Skip to content

microsoft/markitdown

Repository files navigation

MarkItDown

PyPI PyPI - Downloads

MarkItDown is a utility for converting various files to Markdown (e.g., for indexing, text analysis, etc). It supports:

  • PDF
  • PowerPoint
  • Word
  • Excel
  • Images (EXIF metadata and OCR)
  • Audio (EXIF metadata and speech transcription)
  • HTML
  • Text-based formats (CSV, JSON, XML)
  • ZIP files (iterates over contents)

To install MarkItDown, use pip: pip install markitdown. Alternatively, you can install it from the source: pip install -e .

Usage

Command-Line

markitdown path-to-file.pdf > document.md

You can also pipe content:

cat path-to-file.pdf | markitdown

Python API

Basic usage in Python:

from markitdown import MarkItDown

md = MarkItDown()
result = md.convert("test.xlsx")
print(result.text_content)

To use Large Language Models for image descriptions, provide llm_client and llm_model:

from markitdown import MarkItDown
from openai import OpenAI

client = OpenAI()
md = MarkItDown(llm_client=client, llm_model="gpt-4o")
result = md.convert("example.jpg")
print(result.text_content)

Docker

docker build -t markitdown:latest .
docker run --rm -i markitdown:latest < ~/your-file.pdf > output.md

Contributing

This project welcomes contributions and suggestions. Most contributions require you to agree to a Contributor License Agreement (CLA) declaring that you have the right to, and actually do, grant us the rights to use your contribution. For details, visit https://cla.opensource.microsoft.com.

When you submit a pull request, a CLA bot will automatically determine whether you need to provide a CLA and decorate the PR appropriately (e.g., status check, comment). Simply follow the instructions provided by the bot. You will only need to do this once across all repos using our CLA.

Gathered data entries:
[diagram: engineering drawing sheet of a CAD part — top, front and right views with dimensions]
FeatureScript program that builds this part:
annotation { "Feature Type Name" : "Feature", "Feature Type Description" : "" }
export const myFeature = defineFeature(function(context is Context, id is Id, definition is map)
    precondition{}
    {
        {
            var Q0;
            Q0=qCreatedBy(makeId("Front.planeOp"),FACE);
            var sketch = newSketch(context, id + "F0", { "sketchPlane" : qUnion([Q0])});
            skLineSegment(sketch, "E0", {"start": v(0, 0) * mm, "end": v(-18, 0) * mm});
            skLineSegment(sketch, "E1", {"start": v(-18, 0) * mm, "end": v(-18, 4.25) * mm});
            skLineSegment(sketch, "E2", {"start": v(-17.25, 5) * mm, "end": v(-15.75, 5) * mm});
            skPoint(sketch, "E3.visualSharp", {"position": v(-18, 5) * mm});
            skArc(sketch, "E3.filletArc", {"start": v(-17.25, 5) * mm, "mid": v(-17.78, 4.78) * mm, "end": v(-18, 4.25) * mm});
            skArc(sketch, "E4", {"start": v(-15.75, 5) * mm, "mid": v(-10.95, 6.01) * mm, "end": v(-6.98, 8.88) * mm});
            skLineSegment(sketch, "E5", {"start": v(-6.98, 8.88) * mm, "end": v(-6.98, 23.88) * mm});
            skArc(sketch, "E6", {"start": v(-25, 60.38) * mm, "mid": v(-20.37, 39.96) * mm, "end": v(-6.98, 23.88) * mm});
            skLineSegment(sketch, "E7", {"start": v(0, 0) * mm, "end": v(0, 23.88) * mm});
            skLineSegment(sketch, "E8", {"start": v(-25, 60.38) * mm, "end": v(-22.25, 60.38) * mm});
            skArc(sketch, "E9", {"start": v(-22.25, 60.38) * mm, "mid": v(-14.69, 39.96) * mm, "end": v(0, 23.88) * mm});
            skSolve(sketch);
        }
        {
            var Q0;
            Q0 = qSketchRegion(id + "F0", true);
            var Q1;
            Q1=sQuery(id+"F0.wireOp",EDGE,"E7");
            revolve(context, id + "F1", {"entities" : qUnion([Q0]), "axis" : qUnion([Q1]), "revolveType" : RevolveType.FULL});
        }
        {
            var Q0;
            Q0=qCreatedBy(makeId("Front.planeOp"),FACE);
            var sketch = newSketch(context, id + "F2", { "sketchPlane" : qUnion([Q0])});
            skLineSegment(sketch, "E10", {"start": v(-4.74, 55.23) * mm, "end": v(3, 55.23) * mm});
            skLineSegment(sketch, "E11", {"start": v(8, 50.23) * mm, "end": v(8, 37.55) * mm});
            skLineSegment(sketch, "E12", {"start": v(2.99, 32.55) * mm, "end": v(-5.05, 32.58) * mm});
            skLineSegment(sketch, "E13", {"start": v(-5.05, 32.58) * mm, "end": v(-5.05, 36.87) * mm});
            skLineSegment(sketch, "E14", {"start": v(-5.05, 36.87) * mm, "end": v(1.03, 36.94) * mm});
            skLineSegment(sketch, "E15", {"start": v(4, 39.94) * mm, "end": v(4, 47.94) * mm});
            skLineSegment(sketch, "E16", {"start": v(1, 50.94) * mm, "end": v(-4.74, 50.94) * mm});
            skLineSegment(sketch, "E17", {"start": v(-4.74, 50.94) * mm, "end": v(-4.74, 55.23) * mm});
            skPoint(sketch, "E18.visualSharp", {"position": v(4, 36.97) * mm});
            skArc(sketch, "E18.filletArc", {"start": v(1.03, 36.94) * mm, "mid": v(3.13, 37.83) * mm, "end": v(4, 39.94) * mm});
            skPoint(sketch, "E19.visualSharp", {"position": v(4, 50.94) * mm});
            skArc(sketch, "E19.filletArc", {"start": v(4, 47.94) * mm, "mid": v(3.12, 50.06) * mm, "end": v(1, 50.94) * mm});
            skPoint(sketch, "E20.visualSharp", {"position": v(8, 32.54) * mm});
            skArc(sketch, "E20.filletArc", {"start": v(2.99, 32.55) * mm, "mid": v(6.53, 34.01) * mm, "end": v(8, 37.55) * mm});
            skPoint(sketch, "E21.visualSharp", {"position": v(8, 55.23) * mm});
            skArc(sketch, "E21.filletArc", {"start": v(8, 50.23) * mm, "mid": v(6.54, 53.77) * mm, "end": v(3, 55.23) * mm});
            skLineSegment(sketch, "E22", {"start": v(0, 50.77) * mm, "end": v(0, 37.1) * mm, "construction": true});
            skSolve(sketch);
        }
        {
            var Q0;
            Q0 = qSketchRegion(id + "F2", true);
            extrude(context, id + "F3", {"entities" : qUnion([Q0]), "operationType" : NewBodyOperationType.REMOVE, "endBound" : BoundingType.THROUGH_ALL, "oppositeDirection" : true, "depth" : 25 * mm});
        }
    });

*Problems to solve*.
**1)** According to the MarkItDown page, which two parameters must be provided to use Large Language Models for image descriptions?
**2)** Reproduce the passage of the MarkItDown page starting at "docker build -t" and ending at "using our CLA.".

*Answers for this exercise*.
**1)** llm_client and llm_model

**2)**
docker build -t markitdown:latest .
docker run --rm -i markitdown:latest < ~/your-file.pdf > output.md

Contributing

This project welcomes contributions and suggestions. Most contributions require you to agree to a Contributor License Agreement (CLA) declaring that you have the right to, and actually do, grant us the rights to use your contribution. For details, visit https://cla.opensource.microsoft.com.

When you submit a pull request, a CLA bot will automatically determine whether you need to provide a CLA and decorate the PR appropriately (e.g., status check, comment). Simply follow the instructions provided by the bot. You will only need to do this once across all repos using our CLA.